Exercise instructions - Reproduce the records word for word, starting at the line that contains "order: Rosales" and ending at their final line, with both of those lines included.

(Stored items)
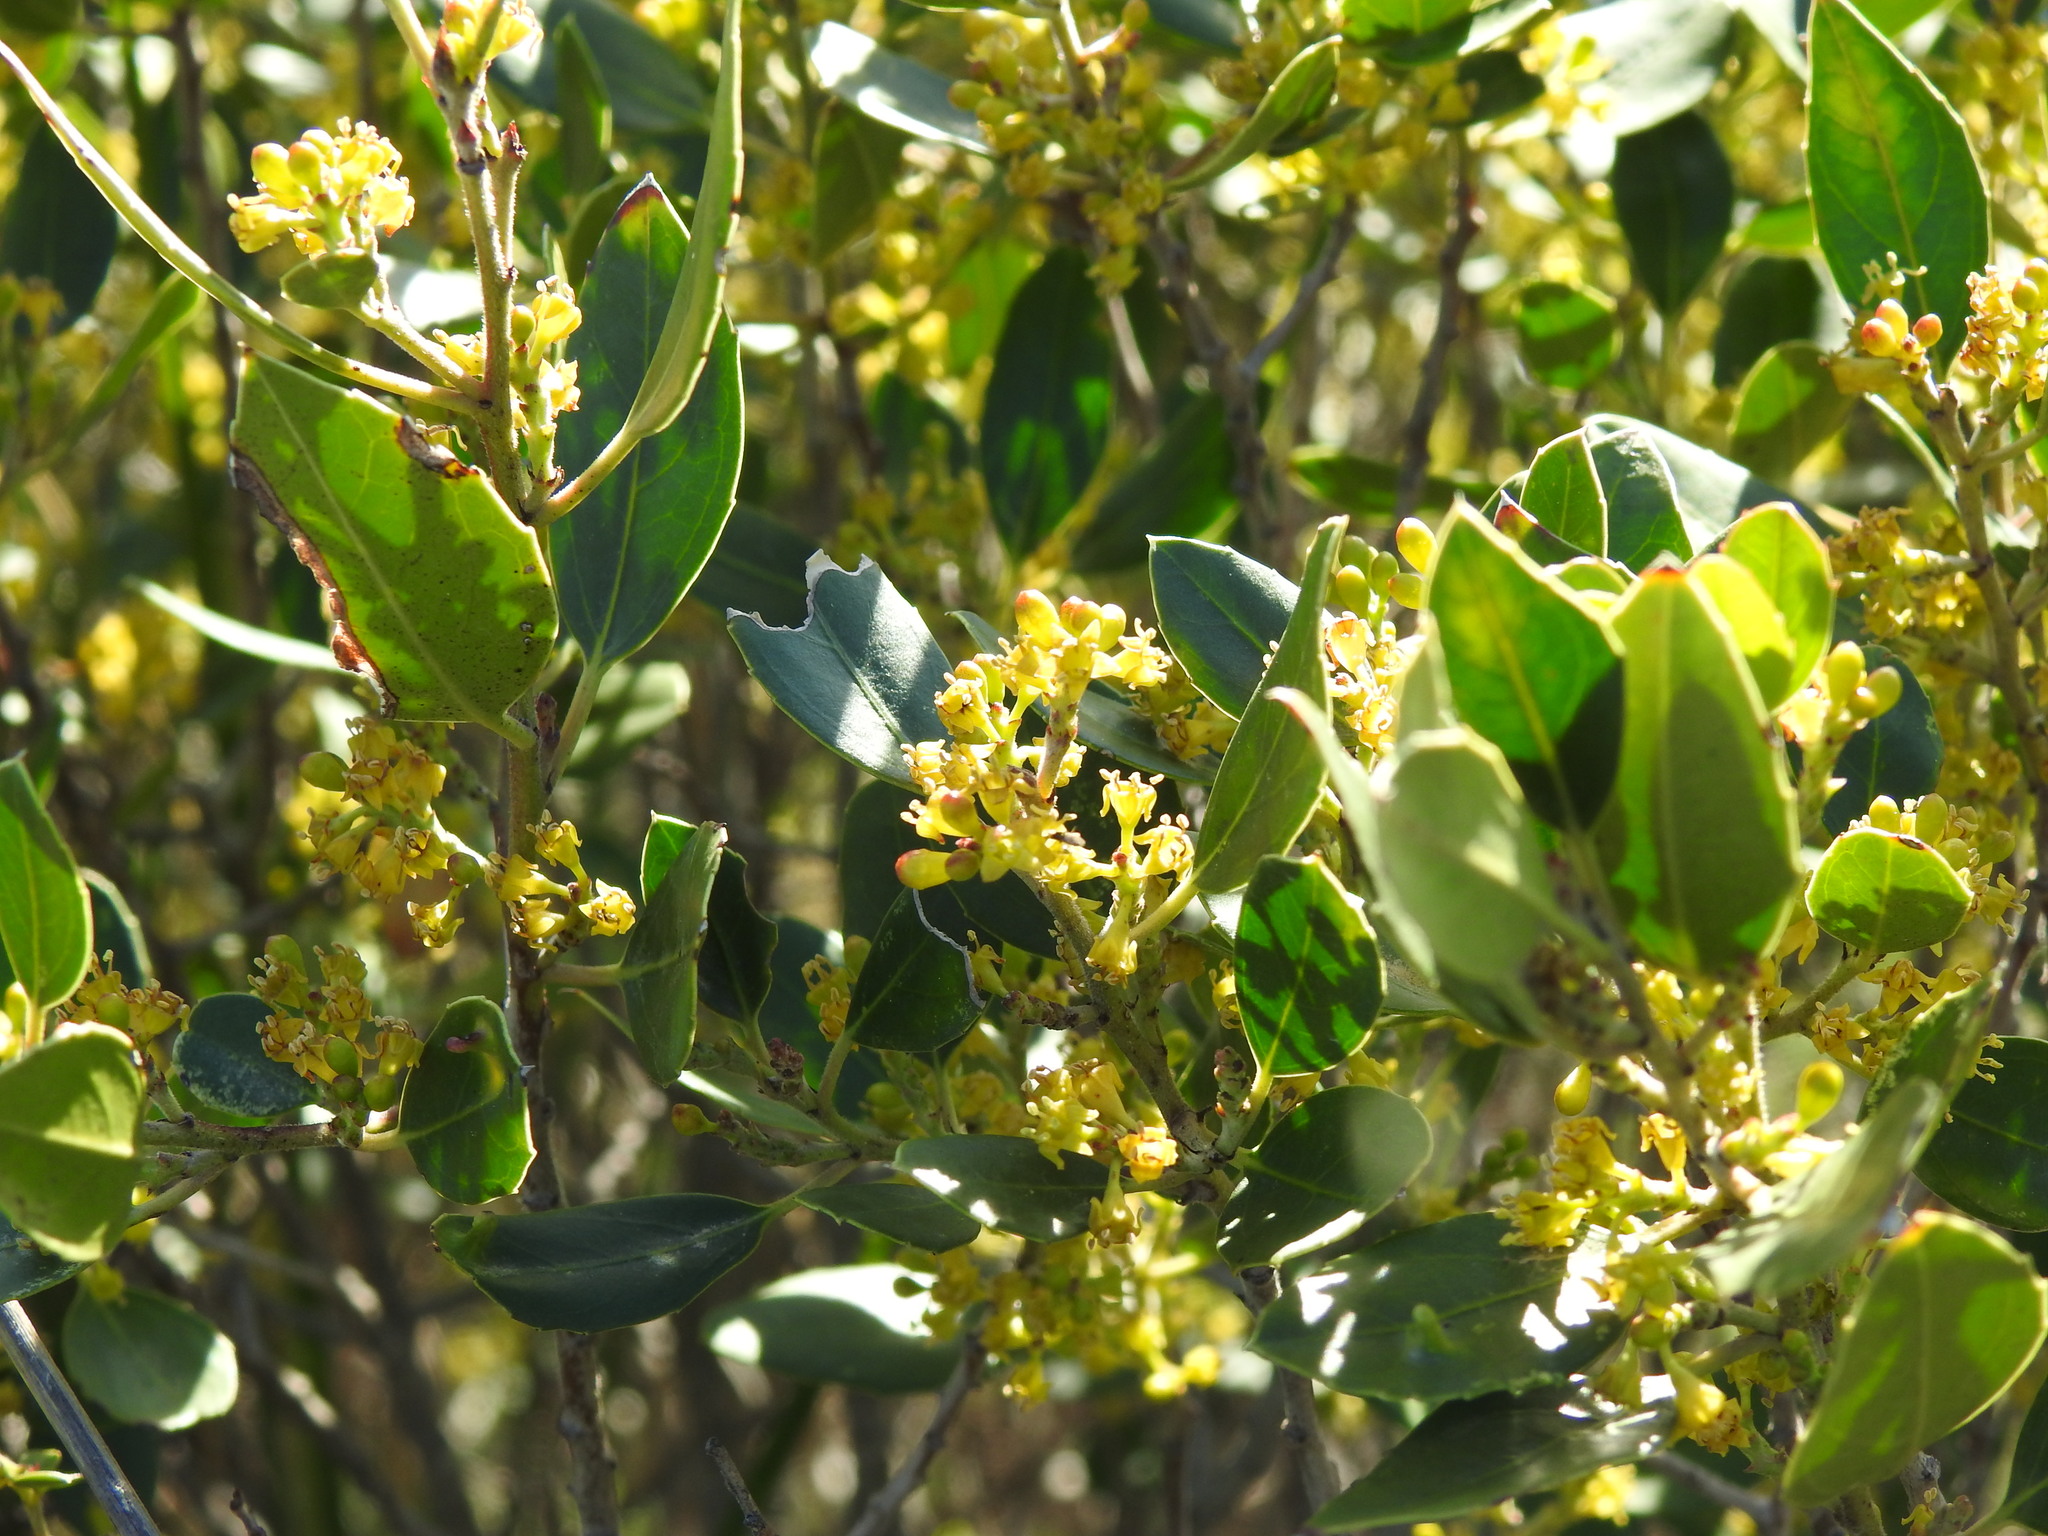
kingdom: Plantae
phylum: Tracheophyta
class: Magnoliopsida
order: Rosales
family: Rhamnaceae
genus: Rhamnus
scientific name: Rhamnus alaternus
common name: Mediterranean buckthorn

Solution for this problem -
order: Rosales
family: Rhamnaceae
genus: Rhamnus
scientific name: Rhamnus alaternus
common name: Mediterranean buckthorn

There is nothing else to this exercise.